Urban beekeeping continues to gain popularity in cities around the world in response to the troubling news of worldwide drops in honeybee populations and honey yields. Learn how our gardening choices can have a positive impact on the lives of urban honeybees and their wild cousins. The Urban Beekeeping Series is taught by seasoned beekeeping instructors and long-time members of the urban beekeeping group, Toronto Beekeeper’s Cooperative. This series gives you hands-on experience with managing hives, as well as provides you with simple steps to support honeybees and other important pollinators in the city, whether you intend to keep your own bees or just enjoy learning about their care.
Students may also choose to attend a variety of bee-related courses and workshops throughout the year. Urban Beekeeping Series students and alumni may participate in TBG’s regular hive checks that take place approximately every 10 days once they have attended both spring and summer Hive Check classes.
General Beekeeping Courses
These courses vary from term to term and do not apply towards the Urban Beekeeping Certificate.
NEW: Urban Beekeeping Certificate
Sunday, October 5, noon to 4 p.m. Rain Date: Sunday, October 12, noon to 4 p.m.
Past graduates and current students who have attended all classes in the series can now register to earn a Certificate in Urban Beekeeping by completing an in-class/in-field proficiency check.
[PG14BKCP] Public $50; Members $40
URBAN BEEKEEPING SERIES
Including six in-class and “in-hive” sessions, this series provides grounding in basic beekeeping for two groups of 15 students per year. Please choose Group A (more weekdays) or Group B (more weekends) when registering. Some sessions combine both groups. Instructors: Mylee Nordin, Cathy Kozma, Oliver Couto and Paul Zammit.
REGISTRATION FOR 2014 IS FULL
Group A: [PG14P06] Public $300; Members $240
Group B: [PG14P07] Public $300; Members $240
Session 1: Intro to Bees & Hive Building
Groups A & B: Wednesday, March 26, 6 to 9 p.m.
Learn the importance of bees to the environment and the history of the modern beehive. Explore hive-building equipment, beekeeping suits, a smoker and hive check tools.

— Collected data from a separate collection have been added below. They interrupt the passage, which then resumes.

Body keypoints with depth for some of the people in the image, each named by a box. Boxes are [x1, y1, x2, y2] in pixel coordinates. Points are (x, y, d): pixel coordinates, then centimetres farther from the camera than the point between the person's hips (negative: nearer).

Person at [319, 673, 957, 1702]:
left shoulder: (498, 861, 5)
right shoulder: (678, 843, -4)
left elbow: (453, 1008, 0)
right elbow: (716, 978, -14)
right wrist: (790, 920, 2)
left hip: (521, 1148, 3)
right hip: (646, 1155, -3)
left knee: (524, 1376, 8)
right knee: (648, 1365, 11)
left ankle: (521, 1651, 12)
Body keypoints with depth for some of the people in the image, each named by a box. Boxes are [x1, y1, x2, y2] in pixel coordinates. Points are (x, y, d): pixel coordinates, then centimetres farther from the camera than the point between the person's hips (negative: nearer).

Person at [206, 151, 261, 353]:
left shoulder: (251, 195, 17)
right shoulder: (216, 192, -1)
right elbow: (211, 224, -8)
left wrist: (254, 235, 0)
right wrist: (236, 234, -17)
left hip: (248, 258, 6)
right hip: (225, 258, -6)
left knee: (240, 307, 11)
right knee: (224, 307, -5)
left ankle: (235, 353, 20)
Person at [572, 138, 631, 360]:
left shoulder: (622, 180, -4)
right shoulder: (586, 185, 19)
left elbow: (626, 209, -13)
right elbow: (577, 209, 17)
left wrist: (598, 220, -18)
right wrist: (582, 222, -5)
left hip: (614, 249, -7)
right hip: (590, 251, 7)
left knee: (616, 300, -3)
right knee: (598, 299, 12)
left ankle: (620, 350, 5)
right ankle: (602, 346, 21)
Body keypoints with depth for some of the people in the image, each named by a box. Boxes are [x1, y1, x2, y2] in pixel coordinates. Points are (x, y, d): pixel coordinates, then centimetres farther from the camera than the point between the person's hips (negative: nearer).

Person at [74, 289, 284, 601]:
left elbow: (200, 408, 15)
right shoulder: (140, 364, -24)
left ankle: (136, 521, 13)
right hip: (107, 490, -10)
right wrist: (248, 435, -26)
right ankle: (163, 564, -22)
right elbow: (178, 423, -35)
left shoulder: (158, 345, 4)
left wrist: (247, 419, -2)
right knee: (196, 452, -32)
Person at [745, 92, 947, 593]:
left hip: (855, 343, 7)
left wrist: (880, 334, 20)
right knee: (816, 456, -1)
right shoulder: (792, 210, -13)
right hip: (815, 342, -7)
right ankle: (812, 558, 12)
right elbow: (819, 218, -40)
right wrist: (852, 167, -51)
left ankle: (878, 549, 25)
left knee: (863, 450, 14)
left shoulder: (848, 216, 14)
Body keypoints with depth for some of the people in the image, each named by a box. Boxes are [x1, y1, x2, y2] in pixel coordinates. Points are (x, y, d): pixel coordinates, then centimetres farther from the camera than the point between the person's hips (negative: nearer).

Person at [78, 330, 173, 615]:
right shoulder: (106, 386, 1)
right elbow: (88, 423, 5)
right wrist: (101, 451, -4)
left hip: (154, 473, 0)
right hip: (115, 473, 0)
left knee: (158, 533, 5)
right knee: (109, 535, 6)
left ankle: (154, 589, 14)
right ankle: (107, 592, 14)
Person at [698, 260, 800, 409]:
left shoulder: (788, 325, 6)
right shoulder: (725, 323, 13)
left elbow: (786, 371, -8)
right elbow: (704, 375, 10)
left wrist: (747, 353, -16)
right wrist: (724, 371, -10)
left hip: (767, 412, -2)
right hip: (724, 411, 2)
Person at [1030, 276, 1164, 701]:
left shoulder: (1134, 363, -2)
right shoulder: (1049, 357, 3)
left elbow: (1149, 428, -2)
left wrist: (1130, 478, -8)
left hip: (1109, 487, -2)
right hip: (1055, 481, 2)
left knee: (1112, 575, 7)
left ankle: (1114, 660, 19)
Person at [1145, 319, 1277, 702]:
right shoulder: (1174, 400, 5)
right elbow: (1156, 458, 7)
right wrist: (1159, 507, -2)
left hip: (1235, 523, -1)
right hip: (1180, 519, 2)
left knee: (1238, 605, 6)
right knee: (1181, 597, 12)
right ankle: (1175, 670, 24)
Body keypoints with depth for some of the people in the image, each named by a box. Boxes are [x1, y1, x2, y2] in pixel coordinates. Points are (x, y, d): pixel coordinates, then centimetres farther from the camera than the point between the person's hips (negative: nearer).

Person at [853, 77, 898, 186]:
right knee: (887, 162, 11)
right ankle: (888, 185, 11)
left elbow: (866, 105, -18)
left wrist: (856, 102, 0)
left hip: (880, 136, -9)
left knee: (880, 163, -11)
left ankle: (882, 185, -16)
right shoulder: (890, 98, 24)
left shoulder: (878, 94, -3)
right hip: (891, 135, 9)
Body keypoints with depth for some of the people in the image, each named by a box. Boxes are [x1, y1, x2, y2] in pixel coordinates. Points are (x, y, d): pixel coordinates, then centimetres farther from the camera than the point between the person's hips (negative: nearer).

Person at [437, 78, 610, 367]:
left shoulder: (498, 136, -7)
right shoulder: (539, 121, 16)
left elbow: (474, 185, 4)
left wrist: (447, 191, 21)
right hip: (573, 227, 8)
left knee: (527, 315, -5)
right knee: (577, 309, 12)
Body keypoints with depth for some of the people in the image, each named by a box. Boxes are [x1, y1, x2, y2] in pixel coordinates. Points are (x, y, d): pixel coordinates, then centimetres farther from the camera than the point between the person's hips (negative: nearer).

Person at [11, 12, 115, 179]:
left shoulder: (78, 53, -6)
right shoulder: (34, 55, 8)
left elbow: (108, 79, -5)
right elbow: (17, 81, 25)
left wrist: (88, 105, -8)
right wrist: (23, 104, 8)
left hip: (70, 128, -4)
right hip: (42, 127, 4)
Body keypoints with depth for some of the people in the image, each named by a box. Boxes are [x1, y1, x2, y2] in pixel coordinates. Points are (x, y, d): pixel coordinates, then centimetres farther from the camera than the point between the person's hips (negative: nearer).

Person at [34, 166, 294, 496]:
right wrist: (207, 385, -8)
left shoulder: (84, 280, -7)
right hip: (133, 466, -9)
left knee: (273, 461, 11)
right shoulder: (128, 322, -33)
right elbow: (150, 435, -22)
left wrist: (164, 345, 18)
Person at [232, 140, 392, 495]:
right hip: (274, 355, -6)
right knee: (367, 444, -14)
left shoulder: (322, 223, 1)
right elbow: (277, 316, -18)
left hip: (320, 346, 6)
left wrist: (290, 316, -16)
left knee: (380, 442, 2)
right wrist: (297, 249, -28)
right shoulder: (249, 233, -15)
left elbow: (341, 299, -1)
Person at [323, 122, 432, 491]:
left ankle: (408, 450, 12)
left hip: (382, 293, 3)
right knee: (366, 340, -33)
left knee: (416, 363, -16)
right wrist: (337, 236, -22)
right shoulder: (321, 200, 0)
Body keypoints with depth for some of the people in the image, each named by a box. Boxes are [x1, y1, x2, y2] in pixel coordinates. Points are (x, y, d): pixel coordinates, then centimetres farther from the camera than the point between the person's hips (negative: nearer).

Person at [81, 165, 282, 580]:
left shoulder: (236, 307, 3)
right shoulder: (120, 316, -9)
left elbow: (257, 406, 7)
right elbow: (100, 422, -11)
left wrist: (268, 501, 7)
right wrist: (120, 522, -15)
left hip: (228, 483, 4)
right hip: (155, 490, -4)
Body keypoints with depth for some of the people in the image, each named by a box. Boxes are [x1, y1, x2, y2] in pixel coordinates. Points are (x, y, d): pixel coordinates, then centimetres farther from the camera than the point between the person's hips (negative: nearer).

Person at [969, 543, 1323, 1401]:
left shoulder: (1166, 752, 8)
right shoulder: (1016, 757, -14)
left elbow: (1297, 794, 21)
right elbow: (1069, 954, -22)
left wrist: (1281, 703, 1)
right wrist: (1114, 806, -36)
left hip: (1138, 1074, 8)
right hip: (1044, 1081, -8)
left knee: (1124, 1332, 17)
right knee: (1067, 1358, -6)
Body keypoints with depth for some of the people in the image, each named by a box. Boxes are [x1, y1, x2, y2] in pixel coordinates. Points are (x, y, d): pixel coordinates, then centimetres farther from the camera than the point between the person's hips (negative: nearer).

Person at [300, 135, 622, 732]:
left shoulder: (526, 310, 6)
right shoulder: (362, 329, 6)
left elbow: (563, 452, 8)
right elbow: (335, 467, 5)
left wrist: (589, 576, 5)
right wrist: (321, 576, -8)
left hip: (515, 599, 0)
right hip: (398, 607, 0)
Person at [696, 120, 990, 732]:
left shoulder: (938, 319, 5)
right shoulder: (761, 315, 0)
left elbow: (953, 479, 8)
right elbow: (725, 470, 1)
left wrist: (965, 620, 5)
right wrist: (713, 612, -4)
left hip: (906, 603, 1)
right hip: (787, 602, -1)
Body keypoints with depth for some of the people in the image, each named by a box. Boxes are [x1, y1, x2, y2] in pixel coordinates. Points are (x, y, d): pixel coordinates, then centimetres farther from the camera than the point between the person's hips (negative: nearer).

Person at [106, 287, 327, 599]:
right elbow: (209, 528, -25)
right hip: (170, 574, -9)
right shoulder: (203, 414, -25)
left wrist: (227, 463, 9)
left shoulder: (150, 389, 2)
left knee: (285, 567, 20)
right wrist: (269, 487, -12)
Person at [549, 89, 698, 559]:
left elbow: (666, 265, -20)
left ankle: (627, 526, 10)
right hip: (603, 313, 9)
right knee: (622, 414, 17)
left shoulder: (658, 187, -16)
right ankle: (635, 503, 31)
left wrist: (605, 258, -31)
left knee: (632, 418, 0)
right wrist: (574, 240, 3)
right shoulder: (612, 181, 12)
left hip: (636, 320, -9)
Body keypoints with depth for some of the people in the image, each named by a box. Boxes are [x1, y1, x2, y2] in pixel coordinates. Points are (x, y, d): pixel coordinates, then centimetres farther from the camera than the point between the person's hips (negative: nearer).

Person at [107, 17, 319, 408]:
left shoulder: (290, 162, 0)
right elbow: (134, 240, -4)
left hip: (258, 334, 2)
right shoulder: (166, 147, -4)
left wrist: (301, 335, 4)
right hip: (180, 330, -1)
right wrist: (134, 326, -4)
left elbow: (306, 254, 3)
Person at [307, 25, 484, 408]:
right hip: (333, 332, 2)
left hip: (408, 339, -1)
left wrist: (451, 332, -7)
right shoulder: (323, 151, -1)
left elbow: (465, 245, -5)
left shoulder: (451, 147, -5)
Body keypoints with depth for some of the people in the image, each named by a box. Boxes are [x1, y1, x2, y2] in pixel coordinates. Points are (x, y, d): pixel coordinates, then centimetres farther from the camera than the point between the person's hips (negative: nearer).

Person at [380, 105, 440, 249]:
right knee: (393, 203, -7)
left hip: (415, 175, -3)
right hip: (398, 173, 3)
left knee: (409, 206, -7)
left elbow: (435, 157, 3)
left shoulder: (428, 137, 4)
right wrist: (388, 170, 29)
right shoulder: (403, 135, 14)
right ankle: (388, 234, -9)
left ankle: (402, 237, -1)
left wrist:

Session 2: Designing & Planting a Pollinator Garden
Groups A & B: Wednesday, April 23, 1 to 4 p.m. Rain Date: Wednesday, April 30, 1 to 4 p.m.
How does TBG keep our bees happy? We plant a pollinator garden right on their doorstep! Learn the best plants to provide optimum bee nutrition throughout the growing season. Do some planting in the Pollinator Garden and receive plant lists and planting tips.
Session 3: Planning the Season & the Spring Hive Check
Group A: Tuesday, May 20, 1 to 4 p.m. Rain Date: Wednesday, May 21, 1 to 4 p.m.
Group B: Saturday, May 31, 1 to 4 p.m. Rain Date: Sunday, June 1, 1 to 4 p.m.
Learn about a typical beekeeping season, planning considerations, pitfalls and remedial options. Learn about safety in the bee yard, don your beekeeping gear and take your first look into a hive.
Session 4: The Summer Hive Check
Group A: Wednesday, June 11, 1 to 4 p.m. Rain Date: Thursday, June 12, 1 to 4 p.m.
Group B: Saturday, June 21, 1 to 4 p.m. Rain Date: Sunday, June 22, 1 to 4 p.m.
Learn to handle hive equipment and identify the queen, worker and drone bees. See how the hives’ honey and wax stores are coming along. Learn how to identify signs of parasites and organic strategies to deal with them.
Session 5: The Honey Harvest
Groups A & B: Sunday, August 17, noon to 4 p.m. Rain Date: Sunday, August 24, noon to 4 p.m.
This is the most exciting time of the beekeeping season when bees and beekeepers share the bounty. Learn to sort and pull capped honey frames, remove wax cappings, extract liquid honey from the honeycomb, clean and return spun frames to the hive.
Session 6: Putting the Bees to Bed
Group A: Tuesday, November 4, 1 to 4 p.m. Rain Date: Wednesday, November 5, 1 to 4 p.m.
Group B: Saturday, November 8, 1 to 4 p.m. Rain Date: Sunday, November 9, 1 to 4 p.m.
In this final class in our Beekeeping Series, learn how to do a final check for any parasites that may harm the hive during dormancy, wrap the hives and get the bees ready for winter.